Jesaja wist het al: “jongeren zullen moe worden en mat, en de jongelingen zullen zeker struikelen”, op één uitzondering na: “Zij, die de Heer verwachten, zij zullen nieuwe kracht putten, zij zullen lopen en niet moe worden, zij zullen wandelen en niet mat worden”. U vraagt zich misschien af, wat dat voor mensen zijn, die de Heer verwachten. Denk maar niet, dat dit een nieuw Christelijk idee is om het moe zijn van vandaag te verbloemen, om van de wereld toch nog iets goeds te maken. In die woorden van Jesaja klinkt integendeel een oud geheim door, een geheim dat eeuwen lang mensen nieuwe moed en kracht gegeven heeft: DE HEER VERWACHTEN. Die twee woorden “de Heer” en “verwachten” horen bij elkaar. De Heer kun je toch eigenlijk alleen maar verwachten. En wil je echt iets van het leven verwachten, dan moet je de Heer verwachten. De Heer over leven en dood, de Heer van de wereld, de Heer van u en van mij. De Heer is niet een God, die de vroegere goden opvolgt; Hij is ook niet de macht, die aan onze moderne behoeften voldoet; Hij is niet de gelegenheidsfiguur, Die ons uit onze verlegenheid moet brengen. Hij is de God van Israël, Die alleen wonderen doet; Die met Zijn volk wandelt, Die wonden verbindt en heelt en rechtvaardig Zijn mensenkinderen liefheeft en bestraft, vergeeft en heiligt, Die ook ons moe-zijn heiligt., zodat je steeds opnieuw beginnen mag en ook kunt. Deze Heer komt! Het is niet genoeg, dat Hij bestaat, je mag Hem ook verwachten, Hij komt! Dat betekent tegelijk, dat alles, waar we zo moe van zijn, verdwijnt, en dat er een andere wereld en tijd, een nieuw leven voor in de plaats komt.

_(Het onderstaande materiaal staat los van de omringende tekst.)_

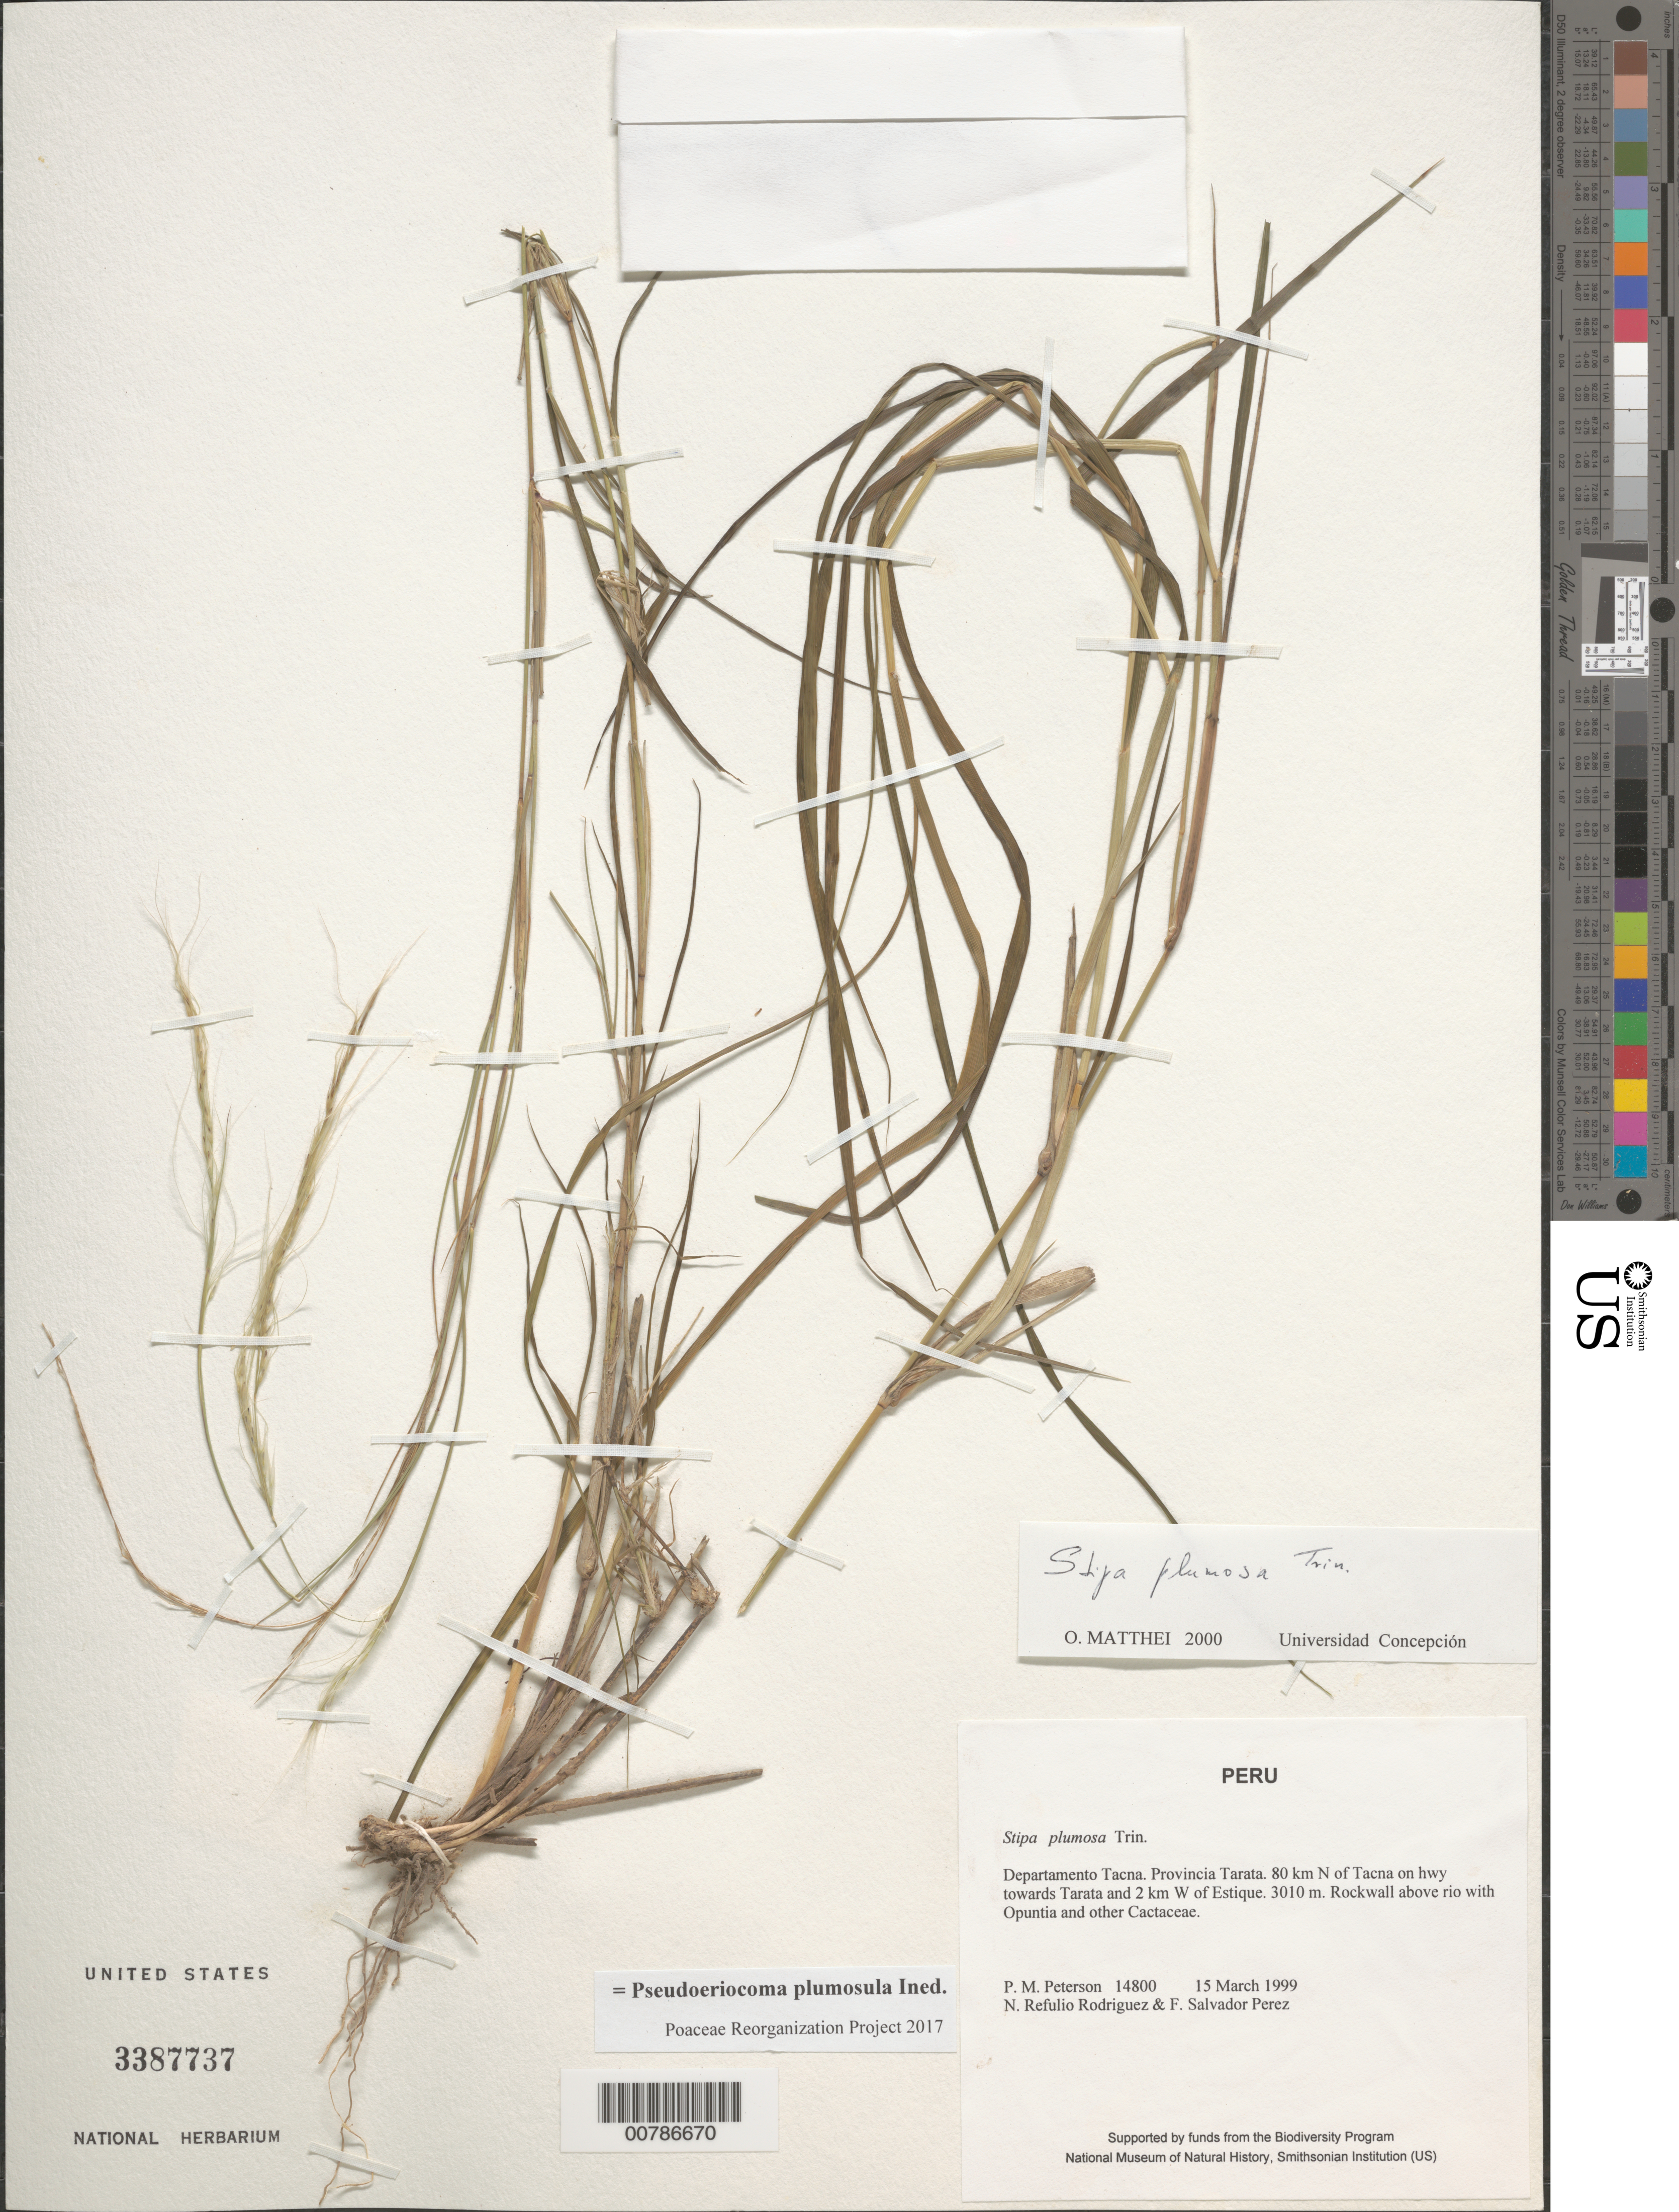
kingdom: Plantae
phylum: Tracheophyta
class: Liliopsida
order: Poales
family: Poaceae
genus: Pseudoeriocoma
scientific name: Pseudoeriocoma plumosula ined.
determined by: Poaceae Reorganization Project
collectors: P. M. Peterson, N. Refulio-Rodríguez & F. Salvador Perez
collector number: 14800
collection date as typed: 15 Mar 1999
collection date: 1999-03-15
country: Peru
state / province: Tacna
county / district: Tarata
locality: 80 km N of Tacna on hwy towards Tarata and 2 km W of Estique.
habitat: Rockwall above rio with Opuntia and other Cactaceae.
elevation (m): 3010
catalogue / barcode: US 3387737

“Zij, die de Heer verwachten, putten nieuwe kracht…” Zij zullen de kracht vernieuwen, omdat zij ondanks alle ellende in de wereld, alle onrecht en teleurstellingen, alle vermoeienis en pijn een verwachting hebben van iets geheel nieuws: de wereld en de levenswerkelijkheid van die andere Heer! Jezus Christus kent onze vermoeienis. Ook Hij is vaak oververmoeid geweest van dat onbegrip onder de mensen, die onderlinge haat en nijd, die hoogmoed en eerzucht en vooral ook hebzucht. Juist omdat Hij wist, wat moe zijn betekent, heeft Hij met zo veel klem gesproken: “Komt tot Mij, allen, die vermoeid en belast zijn, en Ik zal u rust even”. Bij die Heer is het leven goed. Hij maakt, dat wij niet meer zo ijdel zijn en alleen aan ons zelf denken, Hij maakt ons moe met een lach en een grap; Hij doet ons neerliggen in grazige weiden (Ps.23). Hij maakt ons los van het zware slepen en jagen, zwoegen en zorgen.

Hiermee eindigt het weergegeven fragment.